* Work to complete: Reproduce the data from the line with "Rendered at 1500 by 1125 pixels." to the line with "text_box Polynom (mnohočlen)", substituting "enclosing rectangle" for "bounding box" and changing nothing else.

* Stored rows:
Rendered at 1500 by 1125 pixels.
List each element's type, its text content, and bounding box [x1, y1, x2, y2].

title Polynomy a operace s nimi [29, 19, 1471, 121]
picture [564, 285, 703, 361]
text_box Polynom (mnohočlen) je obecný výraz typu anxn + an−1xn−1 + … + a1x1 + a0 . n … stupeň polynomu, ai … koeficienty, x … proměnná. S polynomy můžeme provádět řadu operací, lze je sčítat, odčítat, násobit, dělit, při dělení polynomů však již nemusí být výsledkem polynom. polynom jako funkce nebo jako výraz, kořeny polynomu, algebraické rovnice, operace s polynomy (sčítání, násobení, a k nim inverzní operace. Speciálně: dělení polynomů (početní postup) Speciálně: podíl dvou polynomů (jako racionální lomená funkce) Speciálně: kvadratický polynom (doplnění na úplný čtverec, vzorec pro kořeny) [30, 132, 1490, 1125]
...
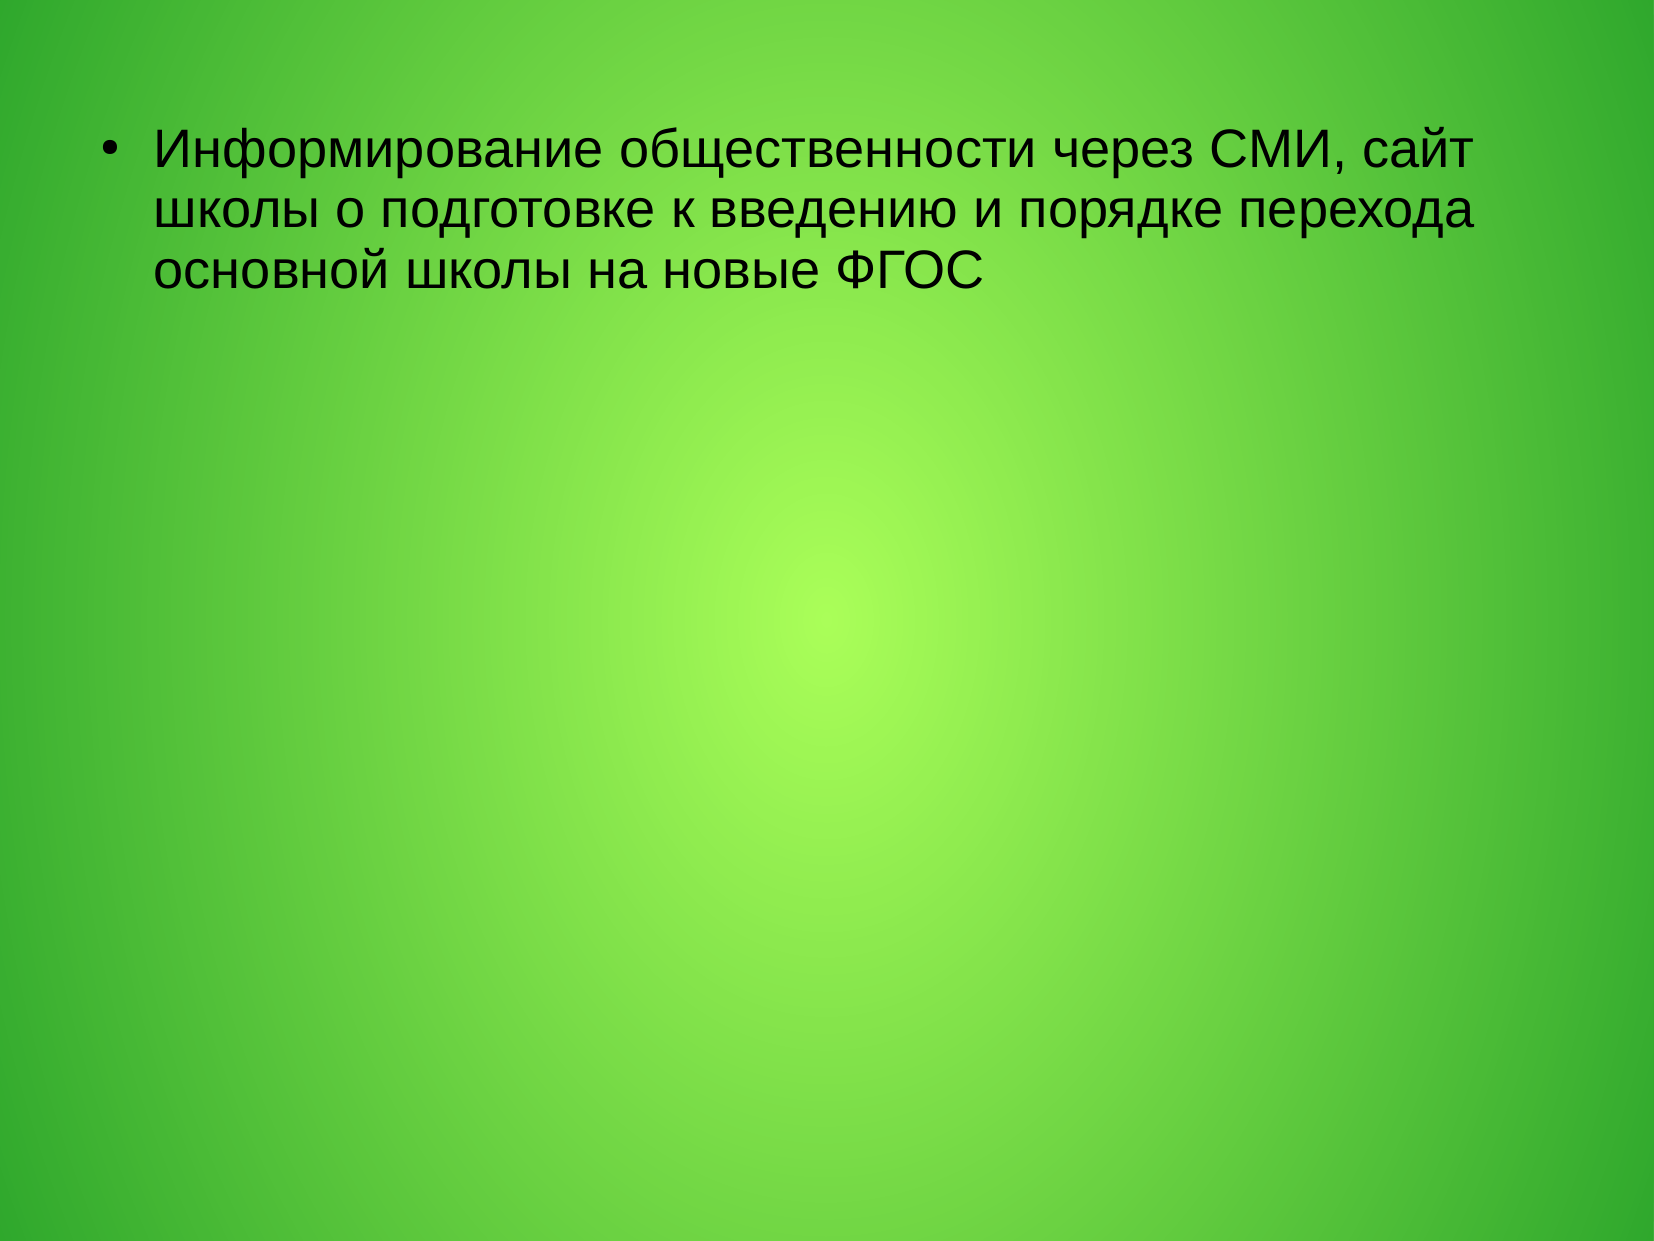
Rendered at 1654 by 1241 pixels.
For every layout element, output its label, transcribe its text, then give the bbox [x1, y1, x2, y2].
==
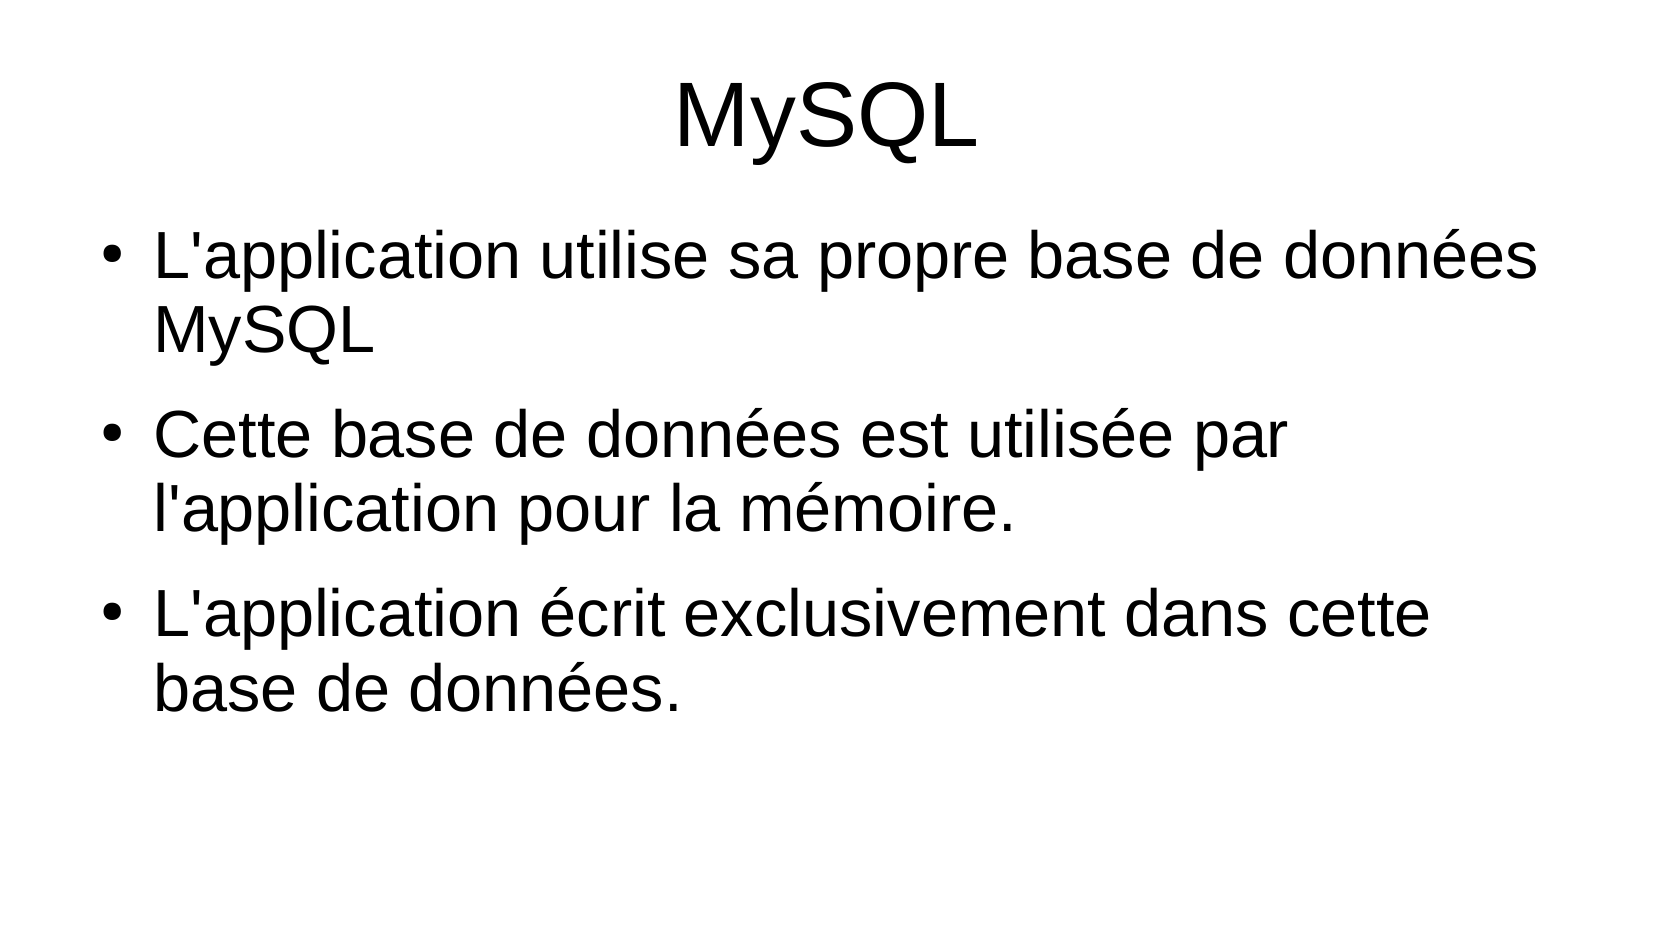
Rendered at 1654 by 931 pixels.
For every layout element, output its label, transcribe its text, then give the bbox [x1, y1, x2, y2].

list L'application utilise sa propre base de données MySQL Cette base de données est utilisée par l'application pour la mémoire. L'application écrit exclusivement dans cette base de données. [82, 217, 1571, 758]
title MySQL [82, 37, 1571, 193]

* Output for this task:
Rendered at 1500 by 1125 pixels.
List each element's type, its text content, and enclosing rectangle [x1, y1, x2, y2].

title Polynomy a operace s nimi [29, 19, 1471, 121]
picture [564, 285, 703, 361]
text_box Polynom (mnohočlen) je obecný výraz typu anxn + an−1xn−1 + … + a1x1 + a0 . n … stupeň polynomu, ai … koeficienty, x … proměnná. S polynomy můžeme provádět řadu operací, lze je sčítat, odčítat, násobit, dělit, při dělení polynomů však již nemusí být výsledkem polynom. polynom jako funkce nebo jako výraz, kořeny polynomu, algebraické rovnice, operace s polynomy (sčítání, násobení, a k nim inverzní operace. Speciálně: dělení polynomů (početní postup) Speciálně: podíl dvou polynomů (jako racionální lomená funkce) Speciálně: kvadratický polynom (doplnění na úplný čtverec, vzorec pro kořeny) [30, 132, 1490, 1125]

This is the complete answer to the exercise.